What you should do
After locating the line that holds "Rendered at 1500 by 844 pixels.", output it and all following lines word for word, stopping only at the end of the data.

───── Recorded information

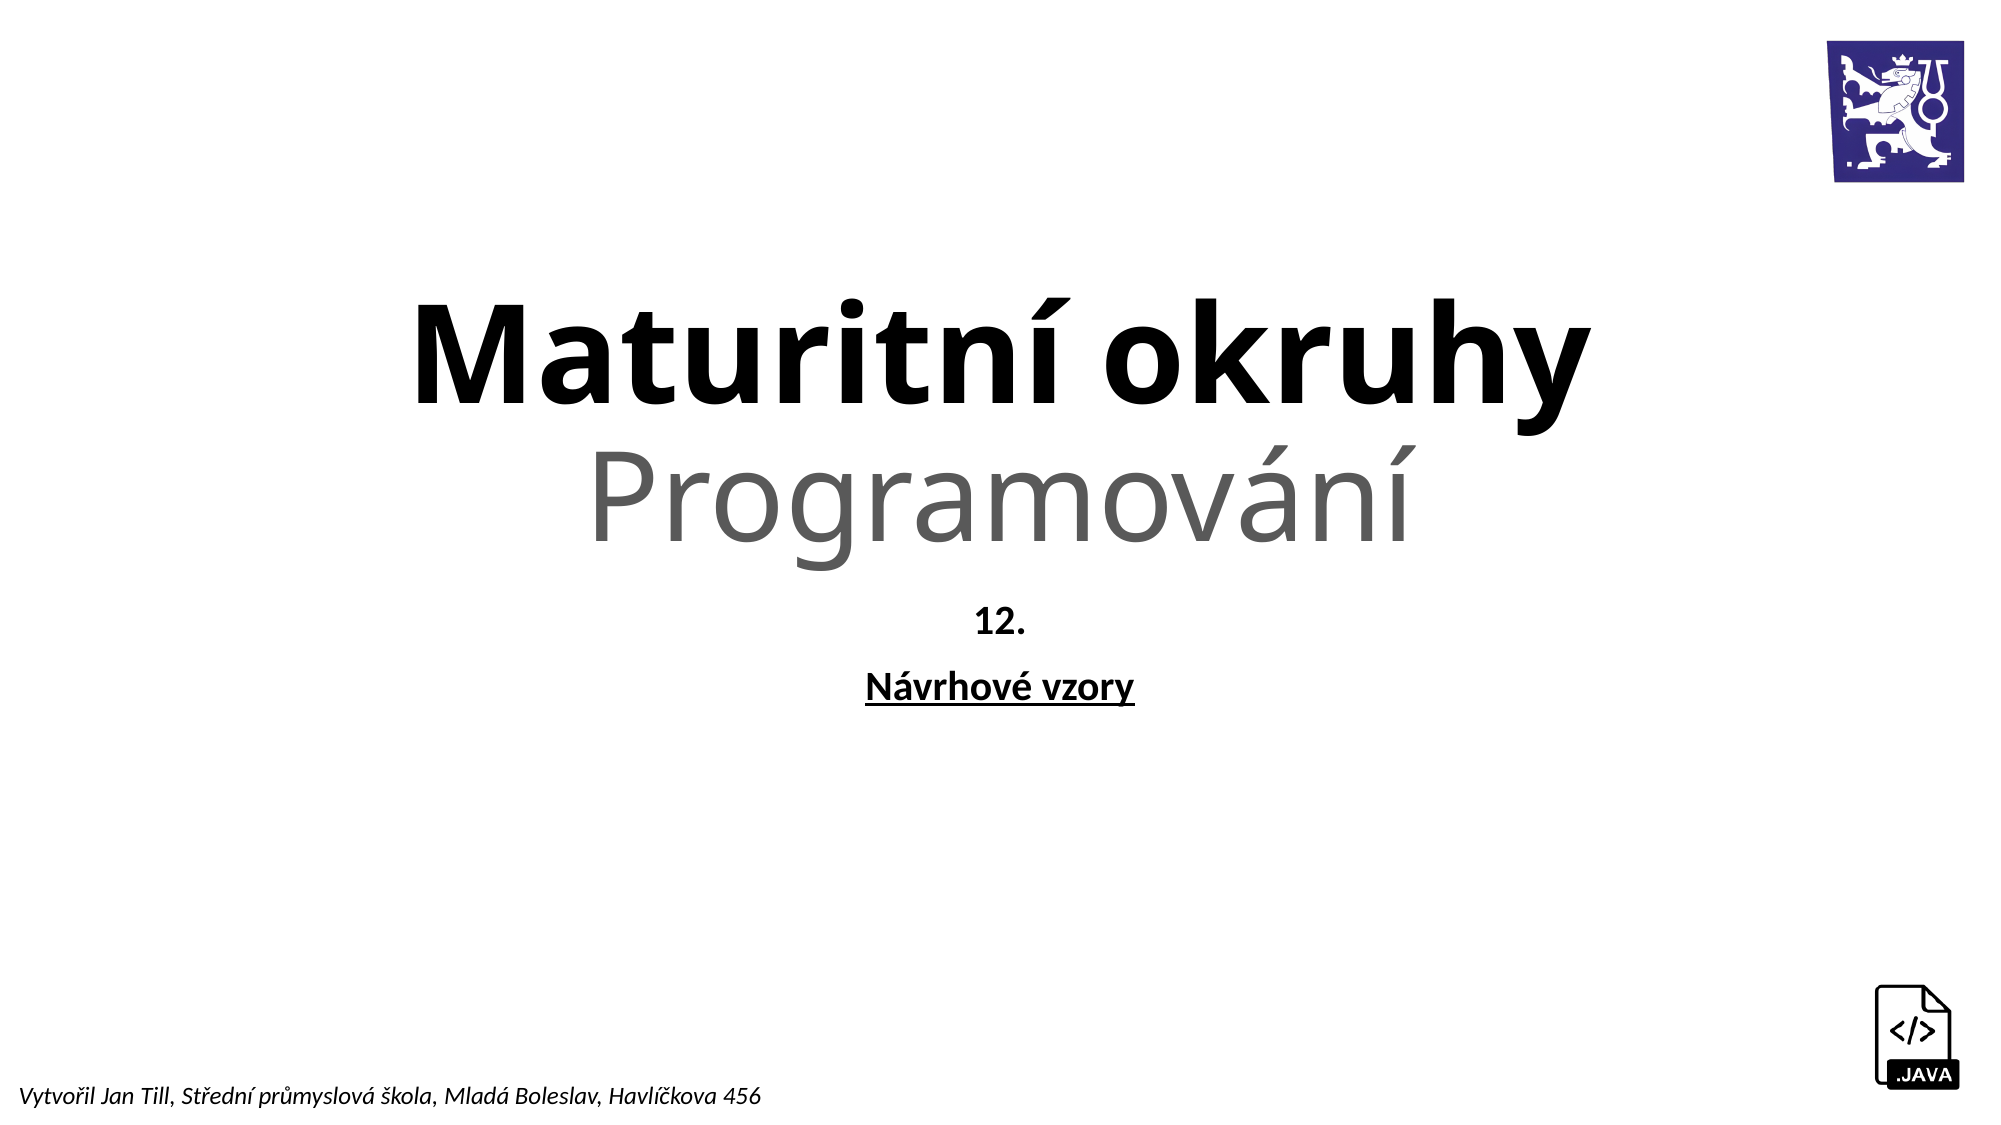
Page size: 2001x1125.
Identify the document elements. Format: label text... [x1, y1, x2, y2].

subtitle 12. Návrhové vzory [249, 590, 1750, 863]
picture [1822, 38, 1969, 185]
text_box Vytvořil Jan Till, Střední průmyslová škola, Mladá Boleslav, Havlíčkova 456 [3, 1072, 778, 1117]
picture [1822, 947, 2000, 1125]
title Maturitní okruhy Programování [249, 184, 1750, 576]
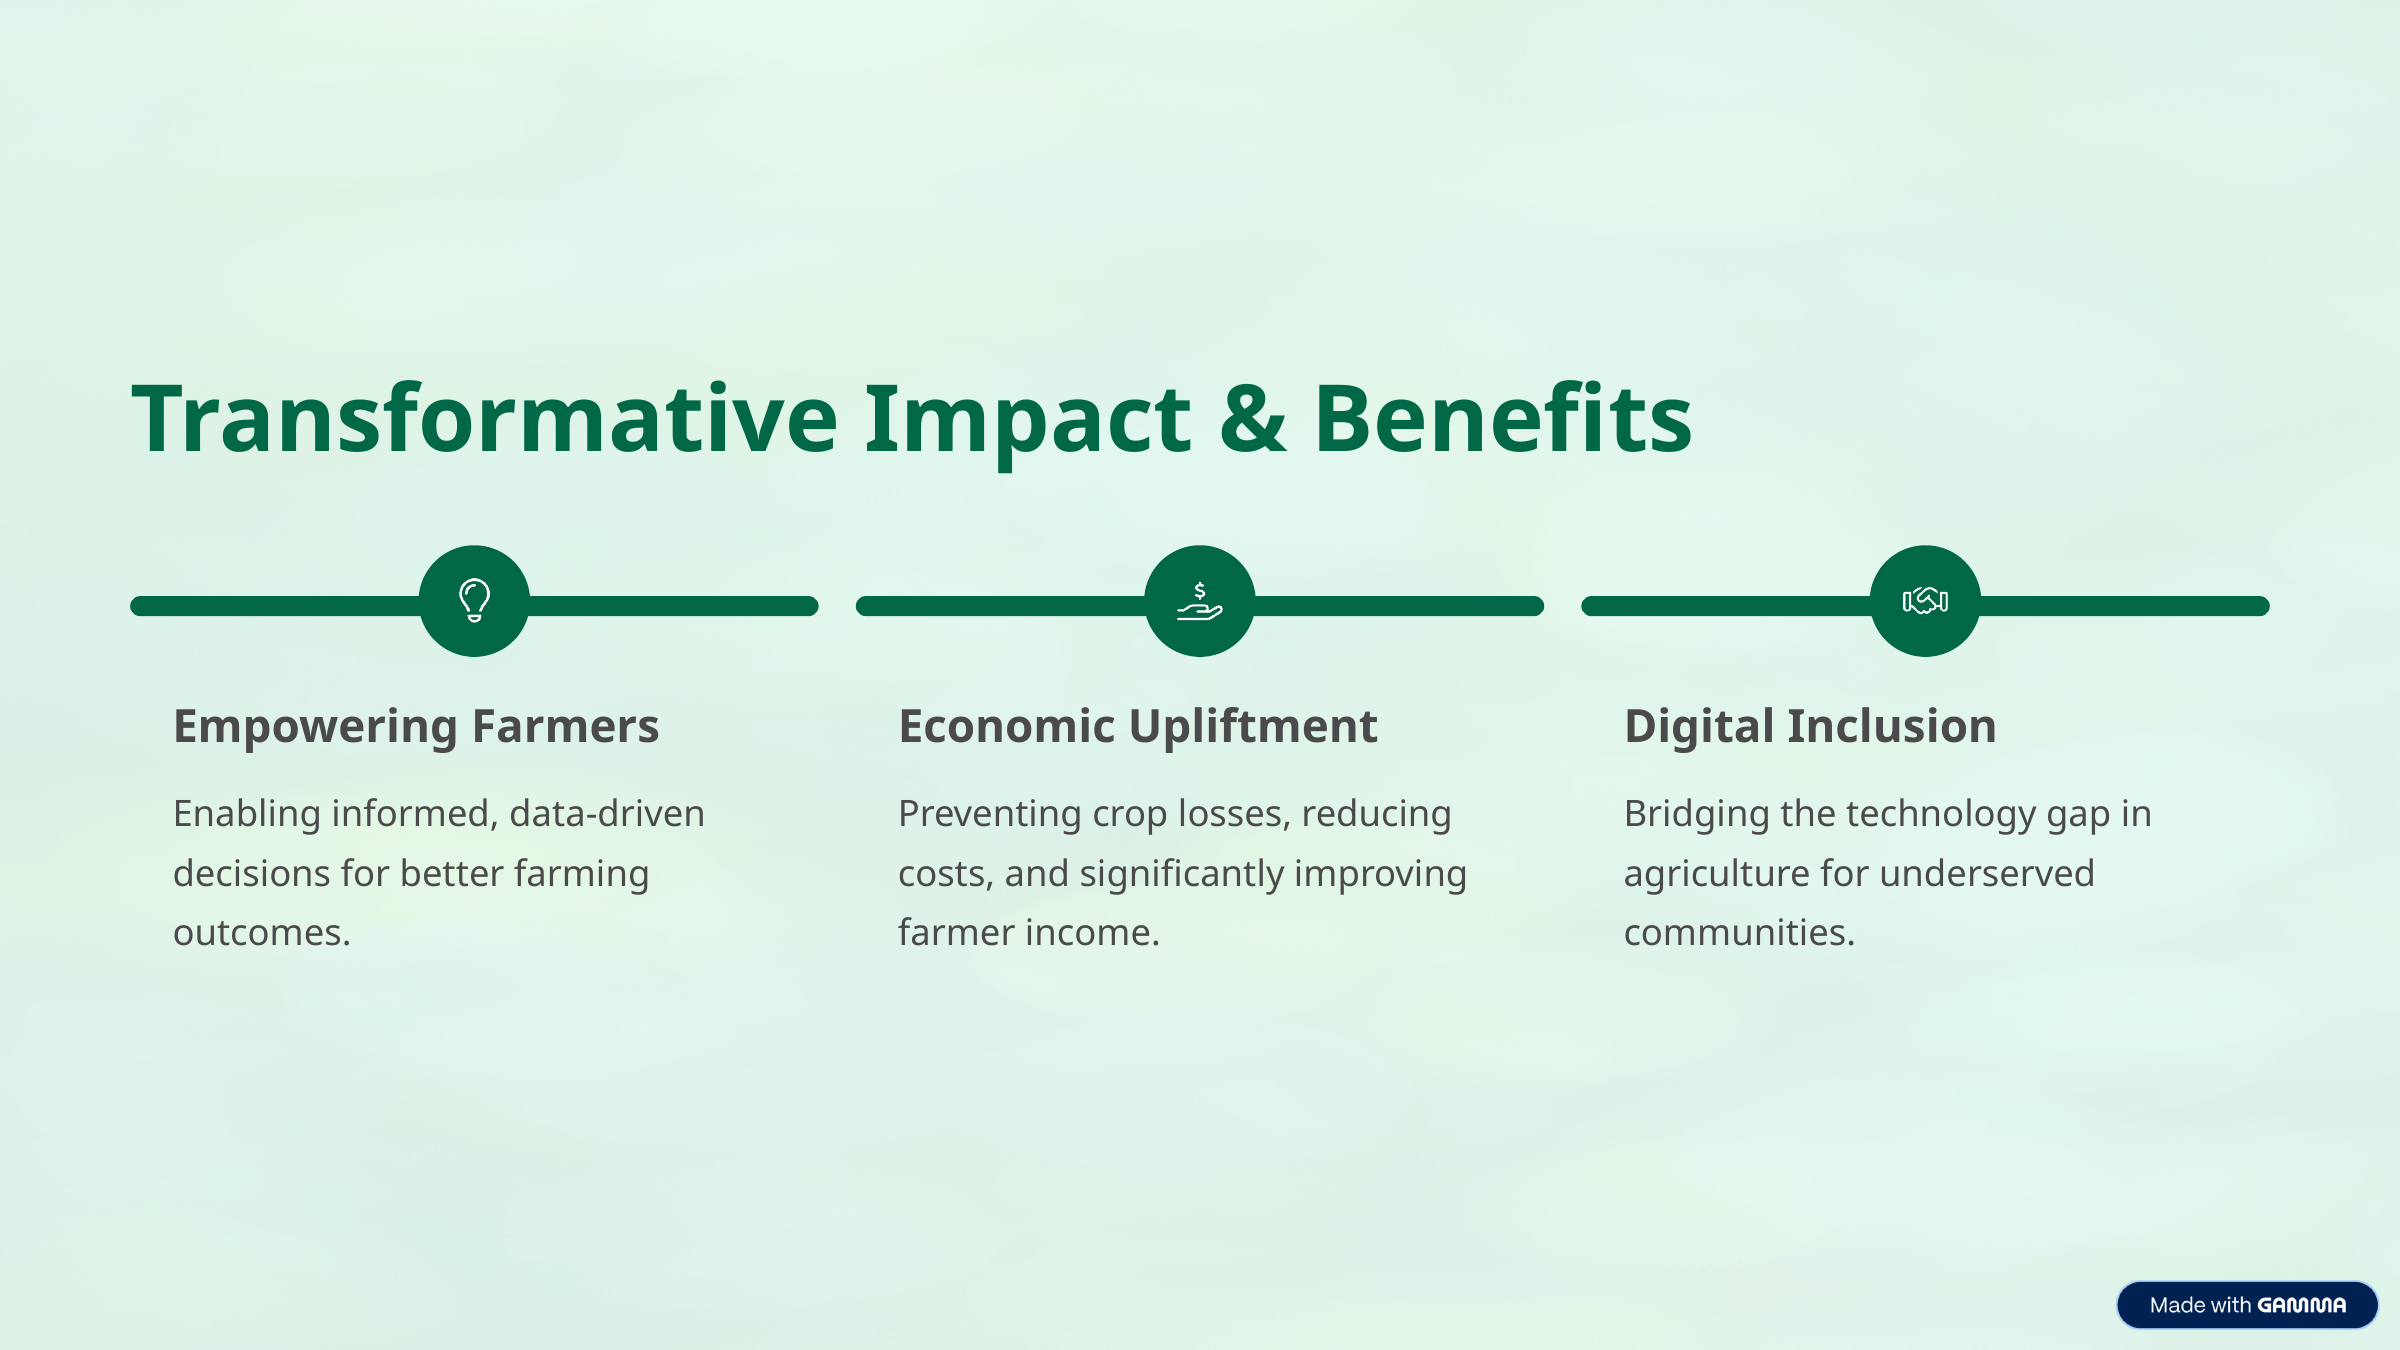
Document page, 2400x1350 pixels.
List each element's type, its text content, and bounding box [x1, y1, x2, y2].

text_box [130, 596, 420, 617]
picture [1903, 573, 1948, 630]
text_box [1254, 596, 1545, 617]
text_box [1869, 545, 1982, 657]
text_box [855, 596, 1146, 617]
text_box [1980, 596, 2270, 617]
text_box [1144, 545, 1256, 657]
picture [2106, 1271, 2389, 1339]
text_box Bridging the technology gap in agriculture for underserved communities. [1623, 774, 2228, 954]
text_box Preventing crop losses, reducing costs, and significantly improving farmer income. [897, 774, 1502, 954]
text_box Enabling informed, data-driven decisions for better farming outcomes. [172, 774, 777, 954]
text_box [418, 545, 531, 657]
text_box Digital Inclusion [1623, 694, 2089, 753]
picture [1177, 573, 1223, 630]
picture [451, 573, 497, 630]
text_box [529, 596, 819, 617]
text_box Empowering Farmers [172, 694, 684, 753]
text_box Economic Upliftment [897, 694, 1406, 753]
text_box Transformative Impact & Benefits [130, 354, 1736, 471]
text_box [1581, 596, 1871, 617]
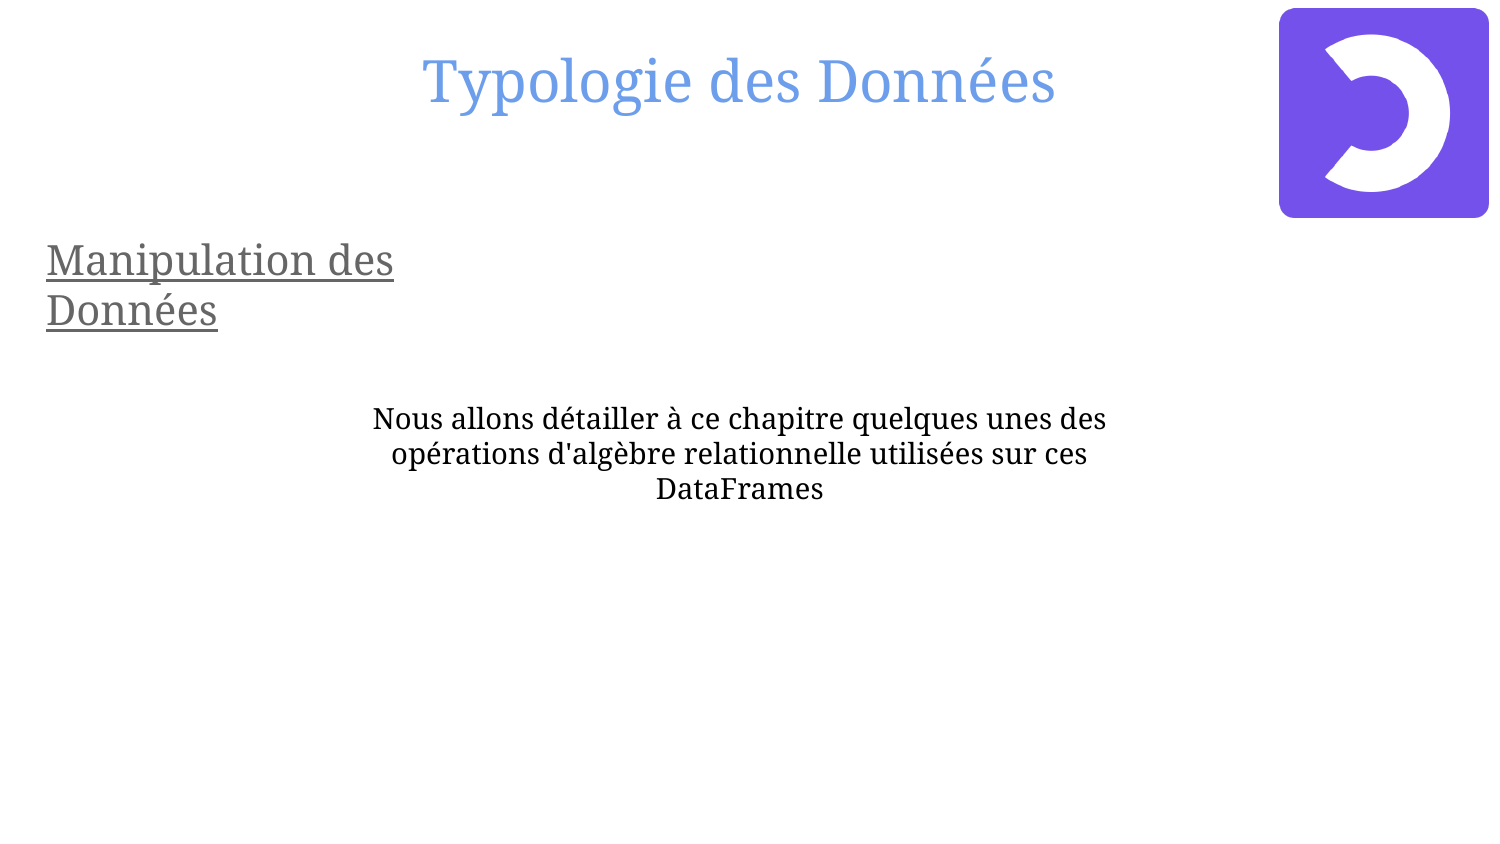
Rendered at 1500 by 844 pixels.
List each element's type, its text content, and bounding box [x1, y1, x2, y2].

──────────

Output for this exercise
Rendered at 1500 by 844 pixels.
List each element's type, its text content, and bounding box [x1, y1, x2, y2].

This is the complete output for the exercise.